● Prompt
Print each entry precisely; exclude the pictures.

● Entries shown

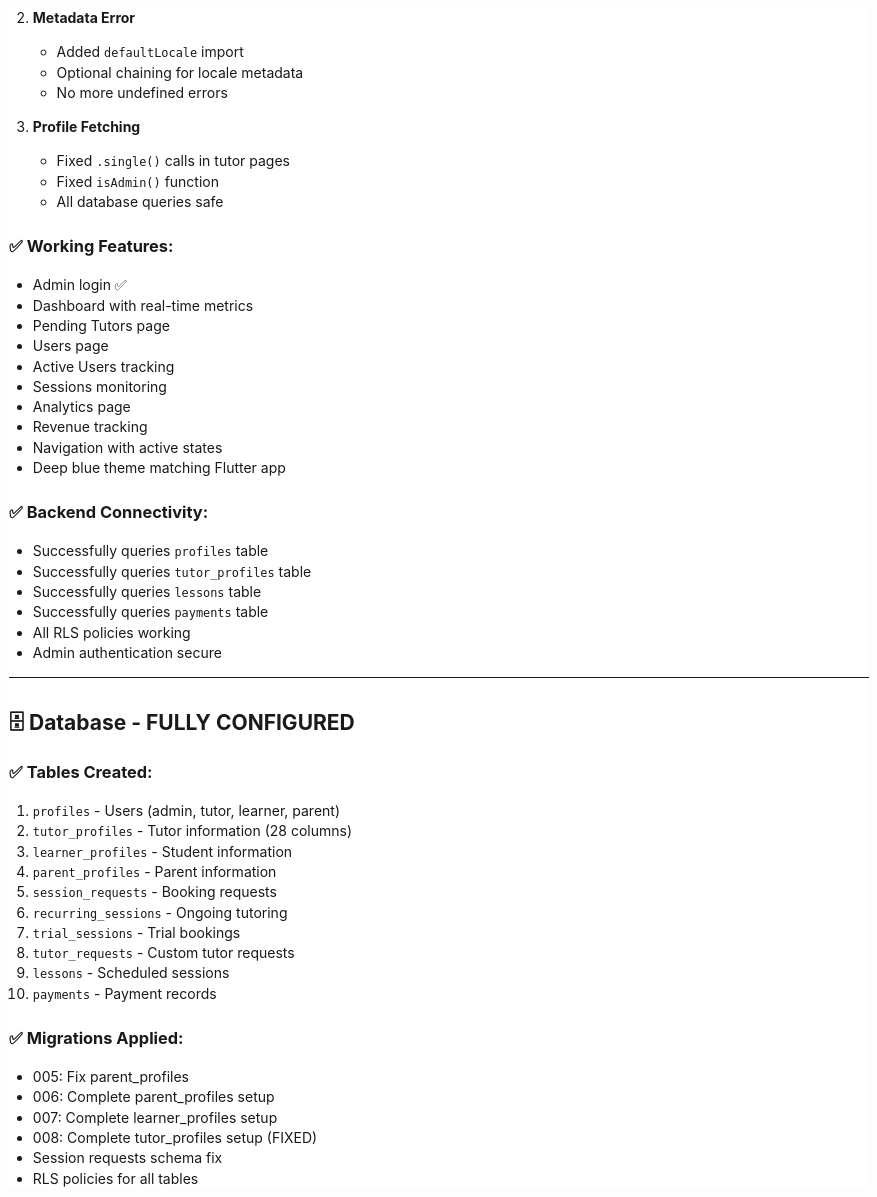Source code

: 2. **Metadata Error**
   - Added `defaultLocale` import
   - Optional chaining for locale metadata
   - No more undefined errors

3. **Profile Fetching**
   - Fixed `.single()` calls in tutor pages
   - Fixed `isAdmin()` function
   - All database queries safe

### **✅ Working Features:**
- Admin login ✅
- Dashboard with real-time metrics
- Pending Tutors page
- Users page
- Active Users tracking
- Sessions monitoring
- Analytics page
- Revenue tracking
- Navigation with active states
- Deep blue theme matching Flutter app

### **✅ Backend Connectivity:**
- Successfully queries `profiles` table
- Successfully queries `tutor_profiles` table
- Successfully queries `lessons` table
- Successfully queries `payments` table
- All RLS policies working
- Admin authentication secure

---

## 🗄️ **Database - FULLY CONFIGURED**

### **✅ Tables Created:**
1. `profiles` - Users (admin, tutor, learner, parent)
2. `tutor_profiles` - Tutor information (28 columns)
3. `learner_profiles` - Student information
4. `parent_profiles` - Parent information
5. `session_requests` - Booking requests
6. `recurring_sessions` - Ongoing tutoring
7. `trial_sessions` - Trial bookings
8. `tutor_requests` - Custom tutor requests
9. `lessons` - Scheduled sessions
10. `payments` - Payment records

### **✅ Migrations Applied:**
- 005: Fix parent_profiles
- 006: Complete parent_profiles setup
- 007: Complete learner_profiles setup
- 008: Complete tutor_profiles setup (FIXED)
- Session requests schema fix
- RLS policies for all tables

● Result for this exercise
Source code

: 2. **Metadata Error**
   - Added `defaultLocale` import
   - Optional chaining for locale metadata
   - No more undefined errors

3. **Profile Fetching**
   - Fixed `.single()` calls in tutor pages
   - Fixed `isAdmin()` function
   - All database queries safe

### **✅ Working Features:**
- Admin login ✅
- Dashboard with real-time metrics
- Pending Tutors page
- Users page
- Active Users tracking
- Sessions monitoring
- Analytics page
- Revenue tracking
- Navigation with active states
- Deep blue theme matching Flutter app

### **✅ Backend Connectivity:**
- Successfully queries `profiles` table
- Successfully queries `tutor_profiles` table
- Successfully queries `lessons` table
- Successfully queries `payments` table
- All RLS policies working
- Admin authentication secure

---

## 🗄️ **Database - FULLY CONFIGURED**

### **✅ Tables Created:**
1. `profiles` - Users (admin, tutor, learner, parent)
2. `tutor_profiles` - Tutor information (28 columns)
3. `learner_profiles` - Student information
4. `parent_profiles` - Parent information
5. `session_requests` - Booking requests
6. `recurring_sessions` - Ongoing tutoring
7. `trial_sessions` - Trial bookings
8. `tutor_requests` - Custom tutor requests
9. `lessons` - Scheduled sessions
10. `payments` - Payment records

### **✅ Migrations Applied:**
- 005: Fix parent_profiles
- 006: Complete parent_profiles setup
- 007: Complete learner_profiles setup
- 008: Complete tutor_profiles setup (FIXED)
- Session requests schema fix
- RLS policies for all tables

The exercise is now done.